A remarkable landmark went largely unnoticed last month when the world's 2 billionth cellphone user was connected. There are now 1,000 new users per minute buying phones around the world, according to trade body the GSM Association. But what makes this landmark so striking is not just the sheer number of users -- around one-third of the planet's population -- but that the 1 billion mark was only passed in 2004.
Nokia, the world's largest handset manufacturer, predicts that by 2015, 4 billion people will be using a mobile telephone. It is unlikely that any other technology has ever penetrated the global market so fast in history.
But such a rapid take-up has left us hardly any time to fully digest the pros and cons of living in a world where we can rarely escape these devices. The positives are easy to identify: faster responses to emergencies; a more democratic and fluid flow of information, particularly in developing nations where growth is at its strongest; reduced pollution through a suppressed need to travel.

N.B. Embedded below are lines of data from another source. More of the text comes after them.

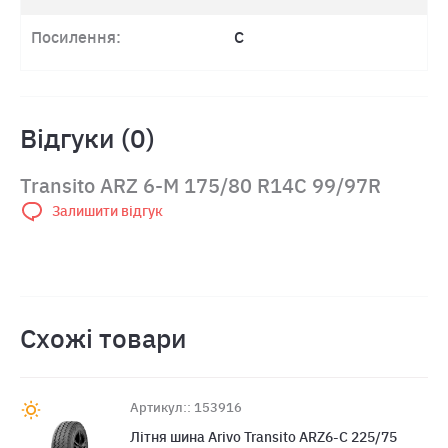
Посилення:
C
Відгуки (0)
Transito ARZ 6-M 175/80 R14C 99/97R
Залишити відгук
Схожі товари
Артикул:: 153916
Лiтня шина Arivo Transito ARZ6-C 225/75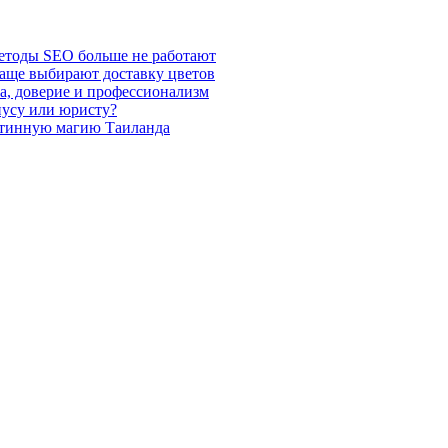
етоды SEO больше не работают
чаще выбирают доставку цветов
а, доверие и профессионализм
иусу или юристу?
стинную магию Таиланда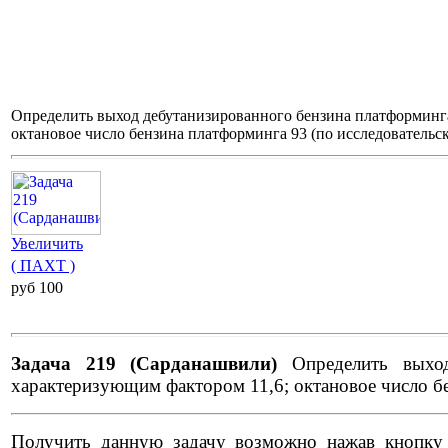
Определить выход дебутанизированного бензина платформинга
октановое число бензина платформинга 93 (по исследовательск
Увеличить
( ПАХТ )
pуб 100
Задача 219 (Сарданашвили)
Определить выход
характеризующим фактором 11,6; октановое число бе
Получить данную задачу возможно нажав кнопку "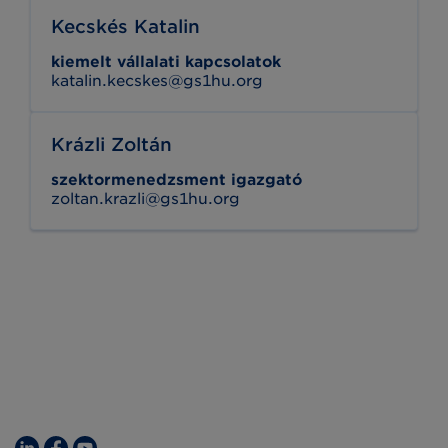
Kecskés Katalin
kiemelt vállalati kapcsolatok
katalin.kecskes@gs1hu.org
Krázli Zoltán
szektormenedzsment igazgató
zoltan.krazli@gs1hu.org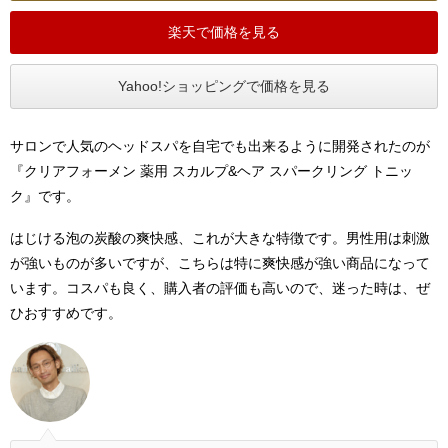
楽天で価格を見る
Yahoo!ショッピングで価格を見る
サロンで人気のヘッドスパを自宅でも出来るように開発されたのが
『クリアフォーメン 薬用 スカルプ&ヘア スパークリング トニッ
ク』です。
はじける泡の炭酸の爽快感、これが大きな特徴です。男性用は刺激
が強いものが多いですが、こちらは特に爽快感が強い商品になって
います。コスパも良く、購入者の評価も高いので、迷った時は、ぜ
ひおすすめです。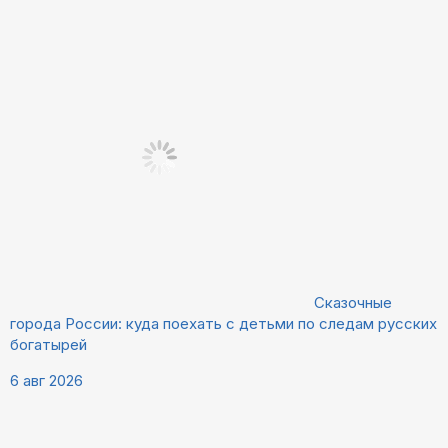
Сказочные
города России: куда поехать с детьми по следам русских
богатырей
6 авг 2026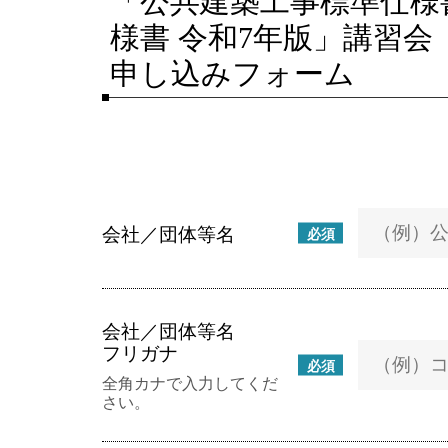
「公共建築工事標準仕様
様書 令和7年版」講習
申し込みフォーム
会社／団体等名
必須
会社／団体等名
フリガナ
必須
全角カナで入力してくだ
さい。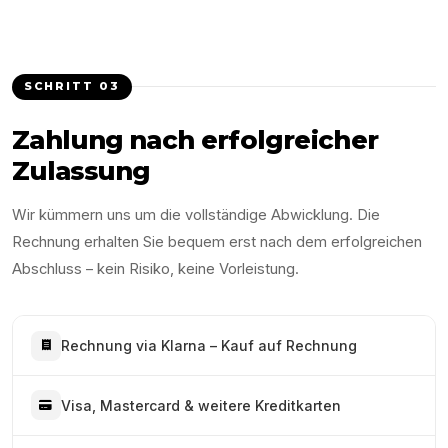
SCHRITT
03
Zahlung nach erfolgreicher
Zulassung
Wir kümmern uns um die vollständige Abwicklung. Die
Rechnung erhalten Sie bequem erst nach dem erfolgreichen
Abschluss – kein Risiko, keine Vorleistung.
Rechnung via Klarna – Kauf auf Rechnung
Visa, Mastercard & weitere Kreditkarten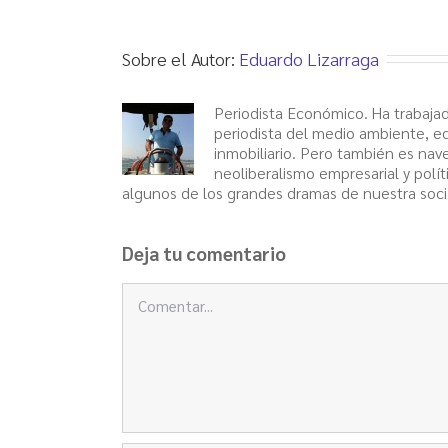
Sobre el Autor:
Eduardo Lizarraga
Periodista Económico. Ha trabajad
periodista del medio ambiente, ed
inmobiliario. Pero también es nav
neoliberalismo empresarial y polít
algunos de los grandes dramas de nuestra soci
Deja tu comentario
Comentar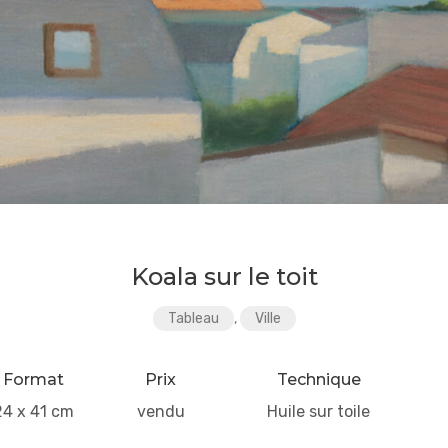
Koala sur le toit
Tableau
,
Ville
Format
Prix
Technique
24 x 41 cm
vendu
Huile sur toile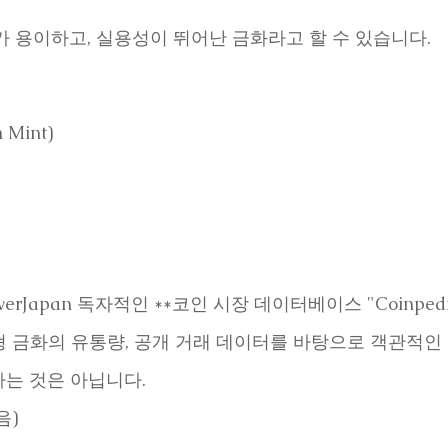
가 용이하고, 실용성이 뛰어난 금화라고 할 수 있습니다.
Mint)
verJapan 독자적인 **코인 시장 데이터베이스 "Coinpe
 지금형 금화의 유통량, 공개 거래 데이터를 바탕으로 객관적
는 것은 아닙니다.
음)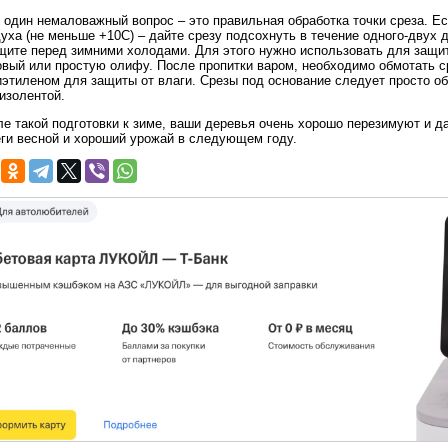
один немаловажный вопрос – это правильная обработка точки среза. Ес
уха (не меньше +10С) – дайте срезу подсохнуть в течение одного-двух д
ащите перед зимними холодами. Для этого нужно использовать для защ
овый или простую олифу. После пропитки варом, необходимо обмотать с
этиленом для защиты от влаги. Срезы под основание следует просто об
изолентой.
е такой подготовки к зиме, ваши деревья очень хорошо перезимуют и д
ги весной и хороший урожай в следующем году.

However, the list of cited concerns is long -- almost too long to detail here.
Perhaps the most persistent are the health fears of being constantly exposed to the electromagnetic fields generated by cellphones and their base stations. For years now it seems we have lurched from the reassuring tones coming from the cellphone industry and numerous studies by governmental health bodies around the world, and the niggling uncertainties created by various scientific studies, such as one in 2004 by the Institute of Environmental Medicine at Sweden's Karolinska Institute that found that 10 years or more of cellphone use could increase the risk of acoustic neuroma, a rare and benign tumor of the cranial nerve that helps control hearing and balance.
We are now at the point where the mainstream consensus is that the balance of evidence suggests cellphones are safe to use, but that "more research is needed" and, as a precaution, children should not be needlessly exposed to phones. Hardly the most reassuring of caveats. Hence the constant fight by many parents and campaign groups such as MastSanity.org to stop the siting of base stations near schools.
The understandable fear, of course, is that the public are acting as guinea pigs for the further research that most agree is still needed.
In fact, children seem to be a constant factor when listing many of the other concerns associated with cellphones. Despite the health advisories and the industry's vow not to target children under 16 in its advertising, under-10s are the fastest growing segment of the UK market, according to phone consultancy Mobile Youth. It has predicted that by the end of this year a third of five-to-nine-year-olds will have a phone. But what benefits does this growth really bring?
Surely, this trend should be reversed. Children are five times more likely to be mugged for their phone as adults. Ringtones, gaming, texting and calls all add to ever increasing phone bills. And despite the industry's opt-in-only policy aimed at preventing the accidental targeting of children, they still have the means to access the many gambling and pornographic services now offered.
More obliquely, perhaps, children are among the most endangered by those users who persist selfishly in driving while holding a cellphone, despite it being outlawed [in the UK] in 2003.
The manufacture and disposal of cellphones, as with all electronica, has long been an issue. About five years ago, for example, there was a lot of fuss made about the use of "coltan" in cellphones. Columbite-tantalite is a heat-conducting mineral used in capacitors found in products including phones, games consoles, laptops and digital cameras.
The problem is that large reserves of coltan are found in the east of war-torn Democratic Republic of Congo. When the late 1990s dotcom boom caused prices to spike at US$600 a kilogram, local warlords were accused of directly profiting and buying arms from its sale. Furthermore, the mining of coltan threatened the area's already endangered gorilla population.
The international outcry led all the major phone manufacturers to issue assurances that they didn't source their capacitors from suppliers using Congolese coltan. In addition, the huge fall in coltan prices since has made other coltan-rich areas more attractive once more -- 50 percent of all coltan is now mined in western Australia. But without a cast-iron certification scheme to guarantee these claims, there is sadly still no way for consumers to know they are not complicit in this trade.
The status culture of cellphones, spurred on by the pressure to upgrade models whenever we renew or change network contracts -- we change our phones every 24.2 months on average in the UK -- has led to a huge volume of redundant phones entering the waste stream. This urge to upgrade must be resisted if this waste is to be reduced.
Thankfully, though, there have been efforts to address it with a number of recycling schemes. There are even ways to reduce the blight of phone chargers being habitually left plugged in. For example, Solio.com produce solar-powered chargers and for the strong-wristed wind-up chargers are also available.
An interesting paradox: despite all the issues raised by the increased use of cellphones, the leading industry players -- particularly Vodafone -- remain among the most popular stocks with ethical investment funds.